One main reason current software has problems handling modern terrain data is that the data is orders-of-magnitudes larger than the underlying software algorithms were designed to handle. Many existing applications assume that their data fit in the main memory of the computing device, however, modern massive terrain data is often much larger than the main memory and must reside on external storage devices such as disks. This results in efficiency problems since disk data access is typically 1,000,000 times slower than main memory access. Since software that does not use the disk efficiently is essentially slowed down by this factor, large datasets are often thinned before processing or broken up into tiles that are processed separately. The first may result in the loss of important terrain features, which can significantly (or even catastrophically) reduce the accuracy of many topological analysis applications, while the latter often results in cumbersome workflows and undesirable artifacts at the tile boundaries.

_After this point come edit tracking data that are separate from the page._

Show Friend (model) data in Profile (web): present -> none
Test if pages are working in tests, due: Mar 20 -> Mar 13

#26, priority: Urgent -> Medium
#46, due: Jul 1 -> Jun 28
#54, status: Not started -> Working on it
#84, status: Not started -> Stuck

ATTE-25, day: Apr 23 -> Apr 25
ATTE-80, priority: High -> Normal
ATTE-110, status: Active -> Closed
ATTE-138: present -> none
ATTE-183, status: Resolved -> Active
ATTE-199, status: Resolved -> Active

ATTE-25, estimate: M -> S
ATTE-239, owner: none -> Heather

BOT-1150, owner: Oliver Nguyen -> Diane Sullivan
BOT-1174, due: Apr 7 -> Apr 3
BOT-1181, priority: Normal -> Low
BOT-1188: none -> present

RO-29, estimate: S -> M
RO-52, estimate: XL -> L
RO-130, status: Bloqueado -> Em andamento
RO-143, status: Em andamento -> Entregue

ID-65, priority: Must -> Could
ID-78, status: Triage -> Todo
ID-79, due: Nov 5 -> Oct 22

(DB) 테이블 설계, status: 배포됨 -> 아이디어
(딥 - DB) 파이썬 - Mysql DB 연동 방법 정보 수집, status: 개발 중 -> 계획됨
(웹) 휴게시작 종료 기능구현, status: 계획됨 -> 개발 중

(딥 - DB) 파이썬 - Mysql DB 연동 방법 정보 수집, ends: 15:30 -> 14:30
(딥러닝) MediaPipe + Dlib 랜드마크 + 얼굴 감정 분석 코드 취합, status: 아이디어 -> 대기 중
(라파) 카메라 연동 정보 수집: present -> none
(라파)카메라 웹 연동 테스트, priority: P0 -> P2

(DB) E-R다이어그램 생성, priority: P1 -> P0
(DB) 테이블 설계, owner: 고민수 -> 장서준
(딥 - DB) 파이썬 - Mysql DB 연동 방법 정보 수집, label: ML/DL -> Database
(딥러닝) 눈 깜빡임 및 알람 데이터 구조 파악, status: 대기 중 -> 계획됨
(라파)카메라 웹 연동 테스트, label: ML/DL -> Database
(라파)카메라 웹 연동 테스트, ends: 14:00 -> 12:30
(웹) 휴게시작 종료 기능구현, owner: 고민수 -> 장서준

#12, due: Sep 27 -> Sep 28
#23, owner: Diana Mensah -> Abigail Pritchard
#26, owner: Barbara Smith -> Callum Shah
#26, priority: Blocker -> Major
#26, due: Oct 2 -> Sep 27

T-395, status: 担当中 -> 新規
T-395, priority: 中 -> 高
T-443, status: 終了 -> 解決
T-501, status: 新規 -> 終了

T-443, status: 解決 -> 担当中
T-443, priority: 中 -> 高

SCALGO software relies on novel I/O-efficient algorithm research to efficiently handle your massive terrain data that resides on slow disks. Such algorithms take advantage of the fact that large blocks of data can be accessed just as fast as single data items on disk to effectively hide the large difference in access time of main memory and disk. This way your massive terrain data sets can be handled without the need for thinning or tiling.
Efficiency problems with existing software often mean that data is thinned before processing. This can lead to significant (or even catastrophic) inaccuracies as can be illustrated by showing the effect of a sea-level rise of 2 meters on the island Mandø in Denmark. left: using a thinned 90-meter resolution model - right: using a full 2-meter resolution terrain model; In the thinned model important topological features (the small dike around the island) are lost, leading to a useless result. SCALGO software enables processing of full-resolution data, which leads to more reliable analysis.